I’ve been reading a lot of AI-related pieces lately. Some of the ideas stuck with me, so here’s what stood out from early February.
AI Doesn’t Reduce Work—It Intensifies It
This one nails something I’ve felt firsthand. AI tools make you more productive on paper, but you end up juggling more projects simultaneously. Cognitive overload goes through the roof. You feel productive, but you’re actually more exhausted. I’ve noticed this with Claude Code—I get more done, but my brain is more fried by end of day.
Tom Dale on Mental Health in Tech
Tom Dale talks about the mental health crisis among software engineers. The rapid pace of AI-driven change is messing with people’s heads, from job anxiety to full-on existential dread. Related to what I wrote about AI anxiety before, but he comes at it from the mental health angle more directly.

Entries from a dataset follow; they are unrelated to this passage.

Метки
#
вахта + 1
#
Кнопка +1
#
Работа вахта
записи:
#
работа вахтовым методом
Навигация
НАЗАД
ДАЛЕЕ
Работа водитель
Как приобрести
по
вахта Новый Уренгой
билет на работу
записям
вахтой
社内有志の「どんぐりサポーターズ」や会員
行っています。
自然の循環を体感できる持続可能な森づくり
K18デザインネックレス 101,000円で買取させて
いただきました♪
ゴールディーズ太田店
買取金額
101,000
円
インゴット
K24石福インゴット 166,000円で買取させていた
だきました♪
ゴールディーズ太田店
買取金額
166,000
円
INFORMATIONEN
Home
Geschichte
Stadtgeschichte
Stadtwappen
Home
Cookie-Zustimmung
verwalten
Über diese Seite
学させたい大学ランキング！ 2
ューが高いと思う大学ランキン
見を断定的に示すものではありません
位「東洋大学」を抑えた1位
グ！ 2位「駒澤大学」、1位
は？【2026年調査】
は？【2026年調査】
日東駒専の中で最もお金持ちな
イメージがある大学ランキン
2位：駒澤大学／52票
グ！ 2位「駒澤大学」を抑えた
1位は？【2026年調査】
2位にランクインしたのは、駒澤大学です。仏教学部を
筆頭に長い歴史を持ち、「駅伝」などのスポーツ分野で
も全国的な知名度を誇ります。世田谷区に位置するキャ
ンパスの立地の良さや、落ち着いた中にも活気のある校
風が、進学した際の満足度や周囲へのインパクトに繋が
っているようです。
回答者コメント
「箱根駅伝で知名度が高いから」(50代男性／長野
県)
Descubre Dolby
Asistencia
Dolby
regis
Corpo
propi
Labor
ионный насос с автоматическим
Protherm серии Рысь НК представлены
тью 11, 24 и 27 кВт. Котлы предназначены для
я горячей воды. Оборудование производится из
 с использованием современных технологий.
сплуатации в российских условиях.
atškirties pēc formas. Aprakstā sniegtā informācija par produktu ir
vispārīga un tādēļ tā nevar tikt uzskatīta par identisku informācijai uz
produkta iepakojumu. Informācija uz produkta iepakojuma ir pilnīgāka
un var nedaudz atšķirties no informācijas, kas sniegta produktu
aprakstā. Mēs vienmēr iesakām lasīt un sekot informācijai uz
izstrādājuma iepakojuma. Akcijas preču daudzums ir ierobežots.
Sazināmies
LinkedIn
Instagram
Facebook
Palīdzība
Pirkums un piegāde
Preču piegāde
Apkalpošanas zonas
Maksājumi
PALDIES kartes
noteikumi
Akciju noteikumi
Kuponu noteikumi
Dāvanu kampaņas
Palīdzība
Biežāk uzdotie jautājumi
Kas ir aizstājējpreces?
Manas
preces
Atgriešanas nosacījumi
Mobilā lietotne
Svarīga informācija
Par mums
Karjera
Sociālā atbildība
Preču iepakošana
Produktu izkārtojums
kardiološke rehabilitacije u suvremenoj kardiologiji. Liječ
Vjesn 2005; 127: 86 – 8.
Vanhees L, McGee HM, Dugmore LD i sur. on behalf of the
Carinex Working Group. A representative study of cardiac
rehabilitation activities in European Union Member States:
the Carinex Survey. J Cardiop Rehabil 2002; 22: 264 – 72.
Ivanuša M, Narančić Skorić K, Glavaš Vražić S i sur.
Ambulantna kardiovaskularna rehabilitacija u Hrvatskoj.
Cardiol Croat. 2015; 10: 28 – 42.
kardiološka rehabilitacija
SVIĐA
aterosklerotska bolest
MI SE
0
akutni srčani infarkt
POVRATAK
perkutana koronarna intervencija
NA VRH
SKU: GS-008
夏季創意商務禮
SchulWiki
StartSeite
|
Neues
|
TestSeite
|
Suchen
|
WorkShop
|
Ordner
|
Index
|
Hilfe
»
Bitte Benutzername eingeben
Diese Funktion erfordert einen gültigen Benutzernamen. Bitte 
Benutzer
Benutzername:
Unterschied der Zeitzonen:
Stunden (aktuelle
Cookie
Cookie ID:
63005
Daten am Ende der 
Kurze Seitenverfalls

Mitchell Hashimoto’s AI Adoption Journey
HashiCorp founder Mitchell Hashimoto shares practical strategies for adopting AI coding agents. Stuff like “reproduce your own work” and “end-of-day agents” that actually make a difference. This isn’t some hand-wavy AI vision piece—it’s from someone who’s actually doing it every day.
StrongDM’s AI team ships code written entirely by coding agents with zero human code review. They rely on scenario-based testing and digital twin clones of external services instead. Sounds insane, but they’re actually running it in production. Token costs and long-term sustainability are big question marks though.
Thomas Ptacek on LLM Vulnerabilities
Security researcher Thomas Ptacek says LLMs are genuinely good at vulnerability discovery—not just marketing hype. He thinks vuln research is particularly well-suited to what LLMs can do. Makes me think AI’s real strength isn’t writing whole apps, but tasks that need massive pattern matching.
The New York Times built an internal AI tool that auto-transcribes and summarizes podcasts to help journalists track public opinion shifts. Media companies using AI for intelligence gathering rather than content generation. This kind of application makes way more sense to me.
OpenAI’s Skills feature now works directly in the API—you send them as base64-encoded zip files inline with JSON requests. Everyone’s racing to standardize the agent toolchain, and the approaches are diverging fast.
Simon Willison built two tools that let coding agents show off their work—generating interactive docs and automated browser tests. Solves a very real problem: after an agent writes code, how do you actually know it works?
LLM Reasoning Continues to be Deeply Flawed
Gary Marcus, citing a Caltech-Stanford review, argues LLM reasoning is still fundamentally broken. He’s not wrong, but reading Gary Marcus long enough and you realize he’s always saying the same thing. Still worth reading as a counterbalance to the hype.
From Armin Ronacher, the Flask creator. He argues the AI agent era will spawn new programming languages because the economics of code have changed. It’s no longer about optimizing for human keystrokes—it’s about making agents effective programmers. Explicit semantics, easy local reasoning. Basically designing languages for machines to read, not humans to write. Interesting framing.
Anil Dash argues that orchestrating multiple coding bots with AI is a genuine breakthrough. Developers become strategic directors instead of code writers. He’s a bit too optimistic for my taste, but the distinction matters: “codeless” isn’t “no-code”—it’s “AI writes the code for you.”
Humanity’s Last Programming Language
Xe Iaso half-jokingly proposes that Markdown is humanity’s last programming language—natural language replaces syntax, markdown files become executables. The piece has a dark humor to it, but the underlying worry is real: what happens when human programmers become optional?
Self-improving CLAUDE.md Files
Let your AI agent analyze chat logs and auto-improve your CLAUDE.md file. Skip the manual updates, just throw a prompt at it. I do something similar to maintain my own CLAUDE.md—genuinely saves a lot of time.
My Non-Programmer Friends Built Apps
The author’s non-programmer friends used AI no-code tools to build apps. The demos looked great, but once they hit backend, databases, security, and maintenance costs, every single project was abandoned. Matches my observation exactly. AI can scaffold a frontend, but system architecture problems don’t just go away.
Jim Nielsen roasts an Anthropic study that found AI assistance reduces coding skill mastery. His take: no kidding. His real worry is that organizational pressure will push everyone toward speed over skill growth. It’s like learning to drive with automatic transmission—convenient, but do you really know how to drive?
The Pitch Deck Is Dead. Write a pitch.md Instead
Joan Westenberg says founders should ditch slide decks for a plain markdown file when pitching. Writing forces you to think clearly in ways slides don’t. Plus markdown is machine-readable, which fits modern VC evaluation workflows. Makes sense—no matter how pretty your slides are, investors only look at the numbers anyway.